Under our plan, the additional federal revenue goes toward cleaning up abandoned hard-rock mines around the country. For well over a century, companies have been able to mine a site until they didn’t think they could profit from it any longer, then declare bankruptcy and walk away, leaving taxpayers holding the bag for cleaning up toxic metals, polluted water supplies, and anything else they happened to leave behind. Hundreds of thousands of abandoned mines litter the American West, and at current funding levels it will take more than 500 years to clean up all of them. Our bill requires polluters to clean up these sites and ends the industry’s walkaway culture by establishing strong new reclamation standards and bonding requirements to make sure that mine abandonment never happens again. 

Just as important, we give federal agencies the power to say no to a mining company’s demands. Right now, federal law puts mining on a pedestal when it comes to how we use our public lands. Under current laws and policies, federal agencies are expected to treat any new mining request as a sacred right, not as one option among many worth considering. In the 1870s, that wasn’t much of a problem.
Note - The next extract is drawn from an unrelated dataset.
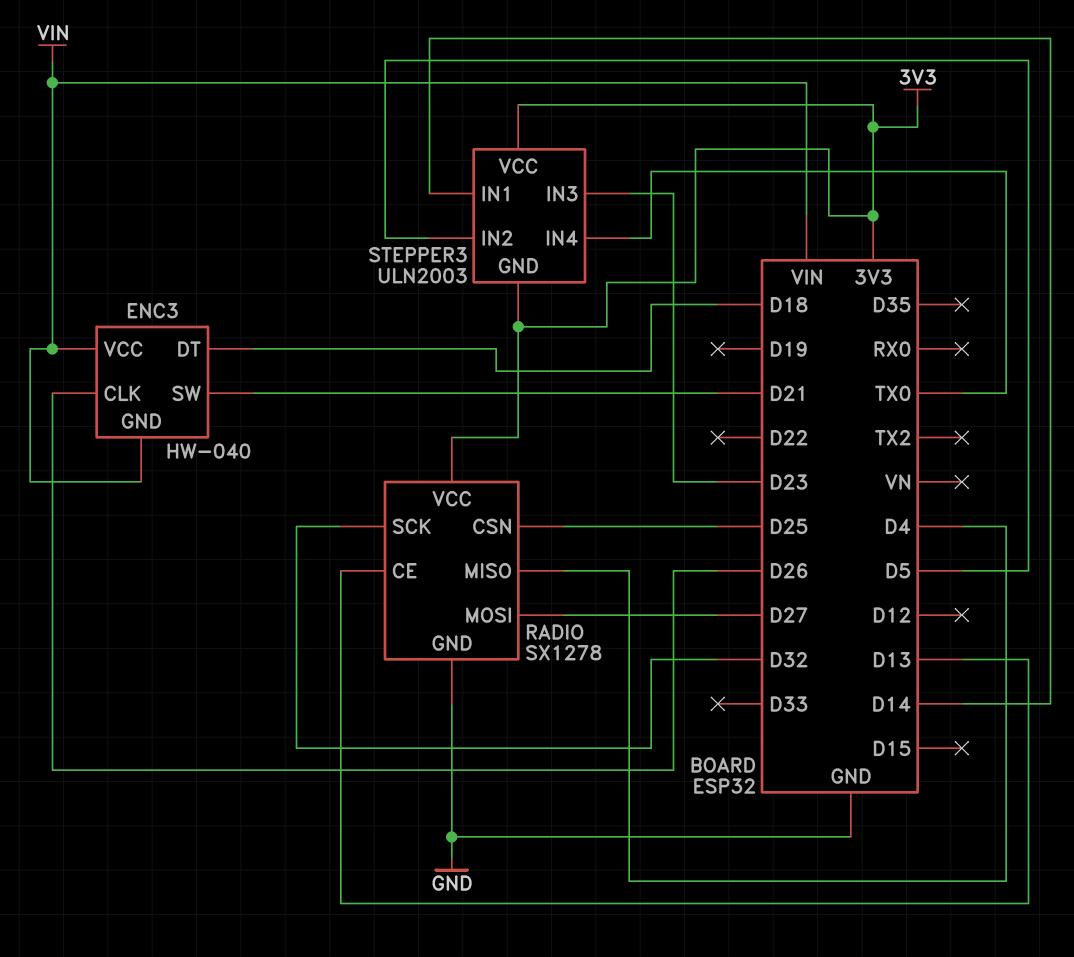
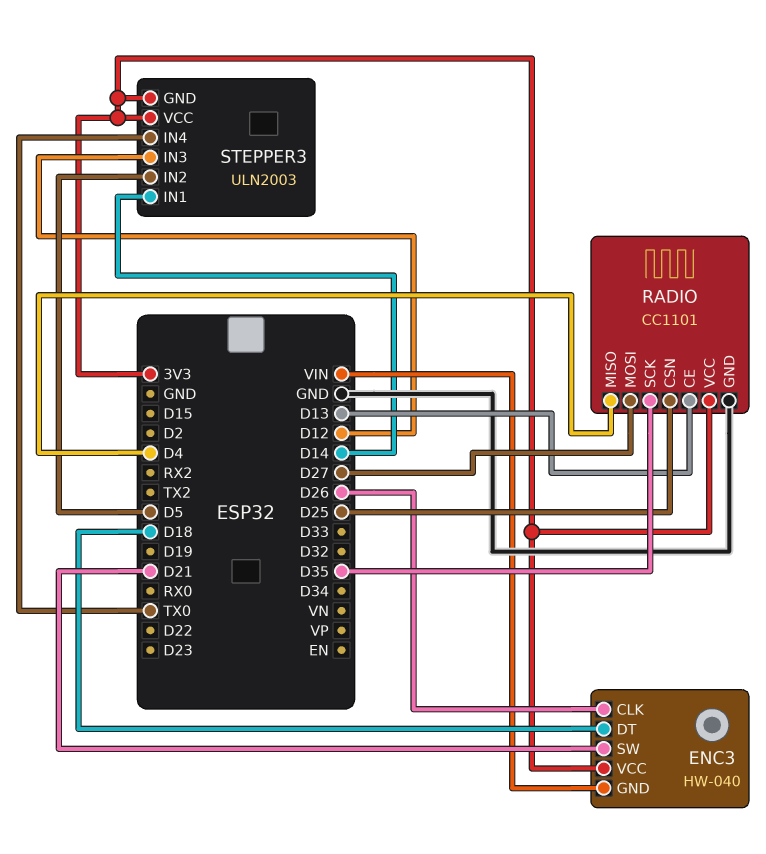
ENC3 pin VCC: VIN -> 3V3
RADIO: SX1278 -> CC1101
RADIO pin SCK: D32 -> D35
STEPPER3 pin IN3: D23 -> D12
But today’s Westerners have other things they’d like to do on public lands—camping, hiking, fishing, hunting, or simply appreciating their tremendous beauty. Our bill gives land managers the long-overdue authority to consider mining in light of the broader uses of the land and approve or reject a proposal accordingly.  

There’s no good reason Republicans should oppose these kinds of commonsense reforms. The logic behind this bill is the same logic Republicans say they’re applying to the Clean Air Act, the Clean Water Act, the Endangered Species Act, and all the other environmental laws they say need updating—except in this case, the law we’re fixing is a century older than those bedrock environmental statutes. The General Mining Act has needed fixing for decades, but for many reasons, including the power of the industry’s lobbyists, it has never happened.

Our bill has something for just about everyone. It would mean fewer toxic mine sites, less wasted taxpayer money, stronger environmental protections in wild and sensitive areas, and some sanity in how government agencies manage our federal lands. What it would mean, in other words, is finally creating a modern mining system in this country that provides some real benefit for everyday Americans, not simply mining executives. It’s about time.